I looked at him, sniffing. He reached for his white handkerchief and held it out to me.

“My agency is recalling me. My job in Morocco is over, I’ve got to go back.”

“To Madrid?”

“To London, for now. Then to wherever they send me.”

I hugged him again, and I cried again. And when I was finally capable of containing the turmoil of emotions and starting to control that unruly assault of sentiments that mixed the greatest of joys with a terrible sadness, my broken voice finally came out.

“Don’t go, Marcus.”

“If only it were up to me. But I can’t stay, Sira, they need me somewhere else.”

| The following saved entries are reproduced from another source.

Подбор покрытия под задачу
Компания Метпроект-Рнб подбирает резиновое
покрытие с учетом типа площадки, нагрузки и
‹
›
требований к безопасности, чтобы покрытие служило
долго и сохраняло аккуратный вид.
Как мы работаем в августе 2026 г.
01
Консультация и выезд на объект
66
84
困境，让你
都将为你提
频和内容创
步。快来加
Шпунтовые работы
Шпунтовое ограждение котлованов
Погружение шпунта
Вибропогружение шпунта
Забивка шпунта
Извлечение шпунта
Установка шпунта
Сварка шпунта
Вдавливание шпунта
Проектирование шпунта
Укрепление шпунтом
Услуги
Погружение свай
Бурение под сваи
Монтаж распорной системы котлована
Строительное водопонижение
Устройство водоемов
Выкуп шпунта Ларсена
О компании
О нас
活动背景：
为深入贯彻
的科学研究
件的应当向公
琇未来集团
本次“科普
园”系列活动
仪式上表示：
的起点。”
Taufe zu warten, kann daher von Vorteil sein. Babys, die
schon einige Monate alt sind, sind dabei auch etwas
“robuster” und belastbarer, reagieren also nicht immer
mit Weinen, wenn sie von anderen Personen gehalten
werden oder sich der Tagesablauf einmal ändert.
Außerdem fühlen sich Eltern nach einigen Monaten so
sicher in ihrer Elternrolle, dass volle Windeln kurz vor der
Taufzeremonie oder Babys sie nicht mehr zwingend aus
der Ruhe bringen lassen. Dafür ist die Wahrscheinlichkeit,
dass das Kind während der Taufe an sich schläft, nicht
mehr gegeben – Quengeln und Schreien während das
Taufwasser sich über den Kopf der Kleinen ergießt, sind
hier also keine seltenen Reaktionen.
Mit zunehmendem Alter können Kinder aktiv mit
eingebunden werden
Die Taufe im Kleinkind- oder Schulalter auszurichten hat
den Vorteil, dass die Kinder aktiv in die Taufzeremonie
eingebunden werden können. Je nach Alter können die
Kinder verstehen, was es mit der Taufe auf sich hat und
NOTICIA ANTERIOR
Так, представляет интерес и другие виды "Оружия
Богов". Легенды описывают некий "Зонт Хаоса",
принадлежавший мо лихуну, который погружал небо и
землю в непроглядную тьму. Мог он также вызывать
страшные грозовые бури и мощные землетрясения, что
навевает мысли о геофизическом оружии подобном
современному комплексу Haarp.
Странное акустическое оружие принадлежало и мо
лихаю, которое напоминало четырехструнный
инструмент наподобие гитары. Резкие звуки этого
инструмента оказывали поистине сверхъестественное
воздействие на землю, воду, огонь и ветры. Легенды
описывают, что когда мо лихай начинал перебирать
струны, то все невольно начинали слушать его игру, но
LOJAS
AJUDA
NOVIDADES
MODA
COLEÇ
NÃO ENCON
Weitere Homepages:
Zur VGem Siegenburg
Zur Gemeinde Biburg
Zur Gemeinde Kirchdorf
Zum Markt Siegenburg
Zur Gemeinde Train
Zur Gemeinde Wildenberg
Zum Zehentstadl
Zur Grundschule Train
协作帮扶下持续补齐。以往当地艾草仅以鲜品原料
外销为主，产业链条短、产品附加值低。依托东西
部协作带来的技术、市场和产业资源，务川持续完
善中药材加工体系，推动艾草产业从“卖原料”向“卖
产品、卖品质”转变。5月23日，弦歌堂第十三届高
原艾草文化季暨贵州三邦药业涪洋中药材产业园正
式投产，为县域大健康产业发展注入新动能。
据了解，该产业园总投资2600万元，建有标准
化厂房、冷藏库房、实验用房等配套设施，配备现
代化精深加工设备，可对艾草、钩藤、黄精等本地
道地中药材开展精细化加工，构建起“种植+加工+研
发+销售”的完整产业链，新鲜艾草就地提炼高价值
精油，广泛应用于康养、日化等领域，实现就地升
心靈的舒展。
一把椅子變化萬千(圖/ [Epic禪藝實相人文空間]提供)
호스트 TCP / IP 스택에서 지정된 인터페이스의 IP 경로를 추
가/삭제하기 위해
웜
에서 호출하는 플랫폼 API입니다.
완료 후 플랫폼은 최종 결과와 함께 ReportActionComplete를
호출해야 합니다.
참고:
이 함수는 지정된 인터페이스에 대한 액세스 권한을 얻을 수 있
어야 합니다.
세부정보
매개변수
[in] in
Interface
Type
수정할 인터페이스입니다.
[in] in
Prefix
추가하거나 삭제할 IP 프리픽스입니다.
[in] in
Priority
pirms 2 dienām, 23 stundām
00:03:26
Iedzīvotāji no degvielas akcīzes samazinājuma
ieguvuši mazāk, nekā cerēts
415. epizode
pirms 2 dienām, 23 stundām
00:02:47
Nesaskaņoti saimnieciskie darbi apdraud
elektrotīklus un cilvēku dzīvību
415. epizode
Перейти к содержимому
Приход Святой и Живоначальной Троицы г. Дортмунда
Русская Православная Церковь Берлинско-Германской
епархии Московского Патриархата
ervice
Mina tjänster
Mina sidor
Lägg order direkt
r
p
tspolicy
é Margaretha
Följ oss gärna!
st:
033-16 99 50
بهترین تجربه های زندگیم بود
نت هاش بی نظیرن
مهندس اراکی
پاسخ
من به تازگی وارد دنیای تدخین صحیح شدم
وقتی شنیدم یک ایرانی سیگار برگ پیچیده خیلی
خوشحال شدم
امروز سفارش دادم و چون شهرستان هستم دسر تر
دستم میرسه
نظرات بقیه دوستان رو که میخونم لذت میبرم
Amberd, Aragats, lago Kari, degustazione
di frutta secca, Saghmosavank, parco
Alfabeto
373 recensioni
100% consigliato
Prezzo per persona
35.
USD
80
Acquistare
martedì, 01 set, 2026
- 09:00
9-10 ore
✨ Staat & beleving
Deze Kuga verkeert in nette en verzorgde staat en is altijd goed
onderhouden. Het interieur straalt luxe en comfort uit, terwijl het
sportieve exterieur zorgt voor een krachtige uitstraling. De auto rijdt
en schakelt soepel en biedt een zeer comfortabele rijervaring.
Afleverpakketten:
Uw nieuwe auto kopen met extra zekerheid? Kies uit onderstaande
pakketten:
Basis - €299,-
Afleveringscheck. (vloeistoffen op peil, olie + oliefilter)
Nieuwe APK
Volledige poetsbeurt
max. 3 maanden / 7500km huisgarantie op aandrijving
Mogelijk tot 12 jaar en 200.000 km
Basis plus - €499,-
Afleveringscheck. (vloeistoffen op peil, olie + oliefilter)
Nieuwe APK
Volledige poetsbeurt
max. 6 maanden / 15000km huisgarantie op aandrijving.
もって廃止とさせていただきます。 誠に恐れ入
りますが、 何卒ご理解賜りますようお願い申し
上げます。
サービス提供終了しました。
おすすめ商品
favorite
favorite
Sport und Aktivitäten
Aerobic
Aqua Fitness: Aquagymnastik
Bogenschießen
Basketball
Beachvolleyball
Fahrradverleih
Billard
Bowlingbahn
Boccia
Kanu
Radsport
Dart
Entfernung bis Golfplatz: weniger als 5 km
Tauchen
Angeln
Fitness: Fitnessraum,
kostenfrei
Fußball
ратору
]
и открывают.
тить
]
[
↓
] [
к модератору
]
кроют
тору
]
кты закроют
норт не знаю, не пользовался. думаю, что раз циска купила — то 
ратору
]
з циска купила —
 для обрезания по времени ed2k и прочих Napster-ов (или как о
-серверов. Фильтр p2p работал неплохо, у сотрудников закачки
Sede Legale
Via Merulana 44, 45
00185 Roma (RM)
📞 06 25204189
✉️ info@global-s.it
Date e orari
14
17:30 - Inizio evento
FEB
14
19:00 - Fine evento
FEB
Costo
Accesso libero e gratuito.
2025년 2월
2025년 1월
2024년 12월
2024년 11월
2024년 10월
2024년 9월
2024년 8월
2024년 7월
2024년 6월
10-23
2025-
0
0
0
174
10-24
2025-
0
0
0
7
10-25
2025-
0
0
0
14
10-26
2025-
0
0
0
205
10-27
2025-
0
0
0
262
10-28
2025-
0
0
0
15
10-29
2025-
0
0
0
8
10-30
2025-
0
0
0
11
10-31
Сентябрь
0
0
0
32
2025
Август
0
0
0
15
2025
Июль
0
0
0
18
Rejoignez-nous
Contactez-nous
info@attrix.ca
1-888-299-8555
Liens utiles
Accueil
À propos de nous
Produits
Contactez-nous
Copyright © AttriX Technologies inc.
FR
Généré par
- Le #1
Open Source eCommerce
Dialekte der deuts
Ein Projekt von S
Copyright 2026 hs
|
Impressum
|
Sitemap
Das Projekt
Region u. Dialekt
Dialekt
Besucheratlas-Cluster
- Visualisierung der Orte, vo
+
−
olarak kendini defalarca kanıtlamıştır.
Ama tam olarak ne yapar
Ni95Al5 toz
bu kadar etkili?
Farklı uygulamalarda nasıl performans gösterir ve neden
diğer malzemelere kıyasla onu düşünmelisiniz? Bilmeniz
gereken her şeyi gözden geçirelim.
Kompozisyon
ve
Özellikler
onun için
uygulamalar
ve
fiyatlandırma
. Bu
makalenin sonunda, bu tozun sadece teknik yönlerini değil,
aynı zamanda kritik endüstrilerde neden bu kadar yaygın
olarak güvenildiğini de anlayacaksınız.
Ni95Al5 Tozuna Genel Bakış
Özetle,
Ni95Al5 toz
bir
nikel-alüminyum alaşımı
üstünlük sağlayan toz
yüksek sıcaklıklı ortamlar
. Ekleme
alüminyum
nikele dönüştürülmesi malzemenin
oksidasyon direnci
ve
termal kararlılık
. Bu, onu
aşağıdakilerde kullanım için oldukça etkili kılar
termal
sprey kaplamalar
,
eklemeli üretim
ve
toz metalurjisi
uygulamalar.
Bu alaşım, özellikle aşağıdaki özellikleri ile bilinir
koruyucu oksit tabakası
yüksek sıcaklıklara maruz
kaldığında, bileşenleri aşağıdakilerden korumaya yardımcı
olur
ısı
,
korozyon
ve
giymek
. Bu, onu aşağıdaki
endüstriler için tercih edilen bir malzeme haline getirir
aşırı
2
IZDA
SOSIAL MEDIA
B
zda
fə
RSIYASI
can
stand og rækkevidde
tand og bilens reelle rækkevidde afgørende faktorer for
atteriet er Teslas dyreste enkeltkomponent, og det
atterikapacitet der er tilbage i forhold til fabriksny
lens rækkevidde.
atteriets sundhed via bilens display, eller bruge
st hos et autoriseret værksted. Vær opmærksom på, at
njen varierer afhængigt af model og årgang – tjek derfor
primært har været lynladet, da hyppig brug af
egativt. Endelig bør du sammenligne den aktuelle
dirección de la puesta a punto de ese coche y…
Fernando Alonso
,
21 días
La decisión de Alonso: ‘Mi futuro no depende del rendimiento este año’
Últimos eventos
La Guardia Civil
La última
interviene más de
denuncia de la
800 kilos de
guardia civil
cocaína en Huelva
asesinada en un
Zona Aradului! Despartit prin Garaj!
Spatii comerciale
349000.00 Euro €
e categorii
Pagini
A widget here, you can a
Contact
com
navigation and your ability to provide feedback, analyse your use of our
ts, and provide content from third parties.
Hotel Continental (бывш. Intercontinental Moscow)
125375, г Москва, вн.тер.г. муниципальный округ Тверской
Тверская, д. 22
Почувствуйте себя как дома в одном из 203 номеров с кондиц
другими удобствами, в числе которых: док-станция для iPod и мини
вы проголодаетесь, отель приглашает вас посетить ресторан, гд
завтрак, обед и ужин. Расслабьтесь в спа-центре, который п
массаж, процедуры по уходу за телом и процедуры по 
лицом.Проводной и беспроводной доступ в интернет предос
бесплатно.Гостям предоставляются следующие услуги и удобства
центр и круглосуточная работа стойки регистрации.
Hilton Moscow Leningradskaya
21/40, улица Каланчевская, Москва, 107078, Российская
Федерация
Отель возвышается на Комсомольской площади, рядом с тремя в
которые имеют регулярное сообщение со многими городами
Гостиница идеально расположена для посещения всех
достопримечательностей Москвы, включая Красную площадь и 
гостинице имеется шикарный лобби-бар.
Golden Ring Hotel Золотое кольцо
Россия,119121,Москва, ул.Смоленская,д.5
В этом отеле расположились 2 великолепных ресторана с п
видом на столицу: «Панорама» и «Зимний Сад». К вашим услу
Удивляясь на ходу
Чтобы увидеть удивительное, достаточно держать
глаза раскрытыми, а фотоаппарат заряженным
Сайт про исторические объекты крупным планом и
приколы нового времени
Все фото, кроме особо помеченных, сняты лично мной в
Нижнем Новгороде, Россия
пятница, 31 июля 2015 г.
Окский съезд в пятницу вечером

I looked at his beloved face again. It still bore the leftovers of scars, but very little remained of the battered man who’d arrived at the Nacional one summer night. That day I was meeting a stranger and was filled with anxieties and fears; now I was facing the painful task of saying good-bye to someone very close to me, closer perhaps than I wanted to admit.

I sniffed again.

“Whenever you want to give an outfit to one of your girlfriends, you’ll know where to find me.”

“When I want a girlfriend, I’ll come and get you,” he said, holding his hand out to my face. He tried to dry my tears with his fingers, and I shivered at his caress, wishing violently that this day had never arrived.

“Liar,” I murmured.

“Lovely.”

His fingers ran over my face to the roots of my hair and through it down to the back of my neck. Our faces came closer, slowly, as though afraid to act on something that had been hovering in the air for so long.

The unexpected click of a key made us pull apart. Jamila came in, panting, bringing an urgent message.

“Siñora Fox say Siñorita Sira run to las Palmeras.”

Things were up and running, and we were approaching the end. Marcus took his hat, and I couldn’t resist hugging him one more time. There were no words, there was nothing more to say. A few seconds later, all that remained of his solid, close presence was the trace of a light kiss on my hair, the image of his back, and the painful noise of the door closing behind him.